● **Problem**: Reproduce the lines word for word, starting with the first one and ending with the line that contains "sort of forcing".

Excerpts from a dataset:
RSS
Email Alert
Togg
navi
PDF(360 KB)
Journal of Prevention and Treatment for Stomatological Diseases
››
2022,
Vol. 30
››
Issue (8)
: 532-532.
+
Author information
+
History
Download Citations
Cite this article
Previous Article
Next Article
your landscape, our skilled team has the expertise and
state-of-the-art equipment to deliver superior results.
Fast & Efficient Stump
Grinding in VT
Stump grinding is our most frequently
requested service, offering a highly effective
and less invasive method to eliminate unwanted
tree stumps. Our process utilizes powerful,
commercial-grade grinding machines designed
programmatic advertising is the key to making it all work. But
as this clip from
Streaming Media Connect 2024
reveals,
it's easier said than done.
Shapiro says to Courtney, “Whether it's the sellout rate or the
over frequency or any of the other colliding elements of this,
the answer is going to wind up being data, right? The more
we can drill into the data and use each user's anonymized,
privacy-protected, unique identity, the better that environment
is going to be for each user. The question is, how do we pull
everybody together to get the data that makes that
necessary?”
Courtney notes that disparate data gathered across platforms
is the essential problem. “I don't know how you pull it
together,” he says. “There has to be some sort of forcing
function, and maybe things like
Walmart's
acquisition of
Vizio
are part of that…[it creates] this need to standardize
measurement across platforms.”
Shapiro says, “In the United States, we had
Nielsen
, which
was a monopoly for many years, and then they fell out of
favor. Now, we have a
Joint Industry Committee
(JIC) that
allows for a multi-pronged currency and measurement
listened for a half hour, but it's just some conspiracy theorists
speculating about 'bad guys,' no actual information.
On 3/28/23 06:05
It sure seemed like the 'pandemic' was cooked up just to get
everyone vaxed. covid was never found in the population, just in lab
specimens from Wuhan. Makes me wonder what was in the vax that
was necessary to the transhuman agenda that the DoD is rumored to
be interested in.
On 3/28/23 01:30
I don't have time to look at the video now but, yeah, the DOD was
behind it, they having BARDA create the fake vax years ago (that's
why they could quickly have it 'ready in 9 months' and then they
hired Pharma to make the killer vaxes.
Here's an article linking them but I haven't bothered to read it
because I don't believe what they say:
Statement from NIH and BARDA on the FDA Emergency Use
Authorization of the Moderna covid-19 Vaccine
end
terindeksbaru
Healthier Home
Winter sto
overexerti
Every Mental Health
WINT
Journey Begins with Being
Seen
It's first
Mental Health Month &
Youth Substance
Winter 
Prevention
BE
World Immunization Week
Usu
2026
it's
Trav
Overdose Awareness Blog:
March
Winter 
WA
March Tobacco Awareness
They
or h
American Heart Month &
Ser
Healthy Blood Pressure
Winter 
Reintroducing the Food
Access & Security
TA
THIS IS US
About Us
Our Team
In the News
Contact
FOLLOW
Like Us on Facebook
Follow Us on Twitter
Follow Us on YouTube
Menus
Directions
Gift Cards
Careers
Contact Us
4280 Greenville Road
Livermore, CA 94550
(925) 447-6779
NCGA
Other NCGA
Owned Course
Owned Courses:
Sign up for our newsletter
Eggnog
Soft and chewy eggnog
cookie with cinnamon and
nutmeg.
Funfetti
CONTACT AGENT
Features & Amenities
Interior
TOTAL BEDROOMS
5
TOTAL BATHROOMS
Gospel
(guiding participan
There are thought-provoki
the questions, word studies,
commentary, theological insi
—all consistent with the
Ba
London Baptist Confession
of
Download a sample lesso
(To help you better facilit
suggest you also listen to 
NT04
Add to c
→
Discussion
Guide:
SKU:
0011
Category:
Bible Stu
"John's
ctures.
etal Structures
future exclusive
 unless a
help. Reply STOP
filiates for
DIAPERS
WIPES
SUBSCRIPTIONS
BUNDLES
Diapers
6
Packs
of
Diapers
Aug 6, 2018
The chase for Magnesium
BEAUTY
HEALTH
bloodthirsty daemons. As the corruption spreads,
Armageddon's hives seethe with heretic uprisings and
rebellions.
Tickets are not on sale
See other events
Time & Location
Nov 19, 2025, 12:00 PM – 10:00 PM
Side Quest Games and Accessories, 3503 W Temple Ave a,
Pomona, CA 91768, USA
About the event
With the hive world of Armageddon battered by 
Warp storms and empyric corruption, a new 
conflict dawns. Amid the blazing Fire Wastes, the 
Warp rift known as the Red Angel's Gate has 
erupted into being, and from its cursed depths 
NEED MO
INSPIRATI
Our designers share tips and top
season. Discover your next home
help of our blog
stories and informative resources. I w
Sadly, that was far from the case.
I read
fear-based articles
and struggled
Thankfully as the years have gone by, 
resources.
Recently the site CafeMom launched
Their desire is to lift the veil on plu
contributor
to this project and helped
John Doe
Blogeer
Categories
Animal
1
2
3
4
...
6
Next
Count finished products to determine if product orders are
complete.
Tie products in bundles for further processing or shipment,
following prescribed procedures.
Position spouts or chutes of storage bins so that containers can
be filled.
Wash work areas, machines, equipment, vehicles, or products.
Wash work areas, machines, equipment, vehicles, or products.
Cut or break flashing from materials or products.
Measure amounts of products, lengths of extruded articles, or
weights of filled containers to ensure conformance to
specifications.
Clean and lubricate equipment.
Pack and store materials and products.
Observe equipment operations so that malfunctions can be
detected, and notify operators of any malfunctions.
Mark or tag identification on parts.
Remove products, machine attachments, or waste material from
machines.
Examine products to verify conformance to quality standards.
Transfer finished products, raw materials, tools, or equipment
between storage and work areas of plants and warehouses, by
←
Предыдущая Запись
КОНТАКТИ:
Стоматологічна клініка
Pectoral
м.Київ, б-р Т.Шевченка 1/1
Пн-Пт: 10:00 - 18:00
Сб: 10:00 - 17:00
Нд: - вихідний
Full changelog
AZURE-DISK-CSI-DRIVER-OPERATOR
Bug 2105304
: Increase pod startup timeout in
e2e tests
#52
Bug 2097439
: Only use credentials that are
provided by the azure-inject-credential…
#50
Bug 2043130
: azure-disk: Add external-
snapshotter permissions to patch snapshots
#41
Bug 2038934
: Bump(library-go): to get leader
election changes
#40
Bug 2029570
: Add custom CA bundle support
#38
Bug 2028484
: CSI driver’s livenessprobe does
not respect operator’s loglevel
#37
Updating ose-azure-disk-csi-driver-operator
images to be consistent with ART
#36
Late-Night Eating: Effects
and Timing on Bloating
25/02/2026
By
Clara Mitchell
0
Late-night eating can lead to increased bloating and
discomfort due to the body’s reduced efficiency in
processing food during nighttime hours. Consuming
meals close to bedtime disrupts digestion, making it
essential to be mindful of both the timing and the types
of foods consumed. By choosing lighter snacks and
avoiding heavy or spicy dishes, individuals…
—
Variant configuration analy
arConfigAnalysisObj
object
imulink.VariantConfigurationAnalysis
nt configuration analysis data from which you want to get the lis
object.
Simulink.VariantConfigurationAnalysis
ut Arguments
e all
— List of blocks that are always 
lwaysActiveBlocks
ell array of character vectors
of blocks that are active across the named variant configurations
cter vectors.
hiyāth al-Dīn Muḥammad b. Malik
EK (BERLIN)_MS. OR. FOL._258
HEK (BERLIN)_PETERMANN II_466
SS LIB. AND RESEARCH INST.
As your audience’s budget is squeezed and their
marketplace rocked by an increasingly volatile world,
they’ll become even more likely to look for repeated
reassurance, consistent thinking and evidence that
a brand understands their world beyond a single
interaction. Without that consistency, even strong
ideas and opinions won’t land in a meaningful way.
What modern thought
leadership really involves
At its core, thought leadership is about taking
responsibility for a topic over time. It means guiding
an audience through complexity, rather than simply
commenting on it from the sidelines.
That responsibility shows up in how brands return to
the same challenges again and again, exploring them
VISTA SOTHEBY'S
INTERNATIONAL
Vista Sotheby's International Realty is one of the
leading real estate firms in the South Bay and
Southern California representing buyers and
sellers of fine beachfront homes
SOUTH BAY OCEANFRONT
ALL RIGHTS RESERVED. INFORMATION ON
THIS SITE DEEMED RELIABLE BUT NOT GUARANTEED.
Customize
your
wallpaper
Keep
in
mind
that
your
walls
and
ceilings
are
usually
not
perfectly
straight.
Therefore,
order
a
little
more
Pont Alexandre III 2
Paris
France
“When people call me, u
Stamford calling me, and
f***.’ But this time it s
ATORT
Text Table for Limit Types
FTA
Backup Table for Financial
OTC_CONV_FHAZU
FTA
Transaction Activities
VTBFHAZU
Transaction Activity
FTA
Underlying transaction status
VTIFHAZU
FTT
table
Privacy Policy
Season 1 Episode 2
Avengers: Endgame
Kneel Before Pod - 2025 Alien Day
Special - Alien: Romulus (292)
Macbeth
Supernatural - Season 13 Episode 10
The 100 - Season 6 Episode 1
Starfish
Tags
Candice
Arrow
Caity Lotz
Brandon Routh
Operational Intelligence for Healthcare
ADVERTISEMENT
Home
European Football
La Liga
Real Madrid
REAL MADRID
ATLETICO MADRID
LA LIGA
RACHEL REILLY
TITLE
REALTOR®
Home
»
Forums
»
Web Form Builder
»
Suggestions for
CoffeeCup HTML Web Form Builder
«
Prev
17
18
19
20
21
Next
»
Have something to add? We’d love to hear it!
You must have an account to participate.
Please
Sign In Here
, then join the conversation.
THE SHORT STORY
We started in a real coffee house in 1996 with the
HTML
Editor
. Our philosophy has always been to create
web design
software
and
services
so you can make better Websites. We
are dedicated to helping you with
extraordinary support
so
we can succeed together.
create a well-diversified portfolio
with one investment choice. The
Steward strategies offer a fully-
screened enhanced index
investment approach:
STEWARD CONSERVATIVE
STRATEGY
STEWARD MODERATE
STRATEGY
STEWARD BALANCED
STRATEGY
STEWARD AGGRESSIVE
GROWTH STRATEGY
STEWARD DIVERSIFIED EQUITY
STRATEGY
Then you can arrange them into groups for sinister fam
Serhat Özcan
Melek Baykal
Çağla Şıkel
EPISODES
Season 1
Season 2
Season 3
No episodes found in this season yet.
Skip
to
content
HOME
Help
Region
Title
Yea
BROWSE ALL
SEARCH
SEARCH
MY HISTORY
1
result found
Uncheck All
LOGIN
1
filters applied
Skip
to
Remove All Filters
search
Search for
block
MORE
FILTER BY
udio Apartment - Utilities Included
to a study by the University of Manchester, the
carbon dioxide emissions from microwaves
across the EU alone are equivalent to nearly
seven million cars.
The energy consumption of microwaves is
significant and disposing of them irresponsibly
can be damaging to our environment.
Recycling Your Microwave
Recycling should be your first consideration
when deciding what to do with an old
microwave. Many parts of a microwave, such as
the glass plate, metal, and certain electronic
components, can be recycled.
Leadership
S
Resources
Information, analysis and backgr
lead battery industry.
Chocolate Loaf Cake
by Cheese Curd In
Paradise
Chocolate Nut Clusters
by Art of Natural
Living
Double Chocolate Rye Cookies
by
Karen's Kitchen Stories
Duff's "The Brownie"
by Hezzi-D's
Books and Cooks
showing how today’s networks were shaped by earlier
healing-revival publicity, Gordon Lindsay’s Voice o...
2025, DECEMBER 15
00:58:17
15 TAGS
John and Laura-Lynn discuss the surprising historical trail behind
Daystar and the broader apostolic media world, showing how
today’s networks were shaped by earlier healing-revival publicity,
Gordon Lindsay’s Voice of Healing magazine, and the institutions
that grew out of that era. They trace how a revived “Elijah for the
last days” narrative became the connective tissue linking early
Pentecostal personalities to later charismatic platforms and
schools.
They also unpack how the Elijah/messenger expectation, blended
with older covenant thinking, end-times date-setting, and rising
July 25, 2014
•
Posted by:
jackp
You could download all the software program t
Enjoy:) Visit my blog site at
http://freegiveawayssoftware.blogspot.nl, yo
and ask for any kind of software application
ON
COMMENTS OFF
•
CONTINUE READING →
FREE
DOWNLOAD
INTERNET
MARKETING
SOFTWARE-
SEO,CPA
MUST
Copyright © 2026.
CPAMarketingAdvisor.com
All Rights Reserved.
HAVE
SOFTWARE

● **Task output**:
RSS
Email Alert
Togg
navi
PDF(360 KB)
Journal of Prevention and Treatment for Stomatological Diseases
››
2022,
Vol. 30
››
Issue (8)
: 532-532.
+
Author information
+
History
Download Citations
Cite this article
Previous Article
Next Article
your landscape, our skilled team has the expertise and
state-of-the-art equipment to deliver superior results.
Fast & Efficient Stump
Grinding in VT
Stump grinding is our most frequently
requested service, offering a highly effective
and less invasive method to eliminate unwanted
tree stumps. Our process utilizes powerful,
commercial-grade grinding machines designed
programmatic advertising is the key to making it all work. But
as this clip from
Streaming Media Connect 2024
reveals,
it's easier said than done.
Shapiro says to Courtney, “Whether it's the sellout rate or the
over frequency or any of the other colliding elements of this,
the answer is going to wind up being data, right? The more
we can drill into the data and use each user's anonymized,
privacy-protected, unique identity, the better that environment
is going to be for each user. The question is, how do we pull
everybody together to get the data that makes that
necessary?”
Courtney notes that disparate data gathered across platforms
is the essential problem. “I don't know how you pull it
together,” he says. “There has to be some sort of forcing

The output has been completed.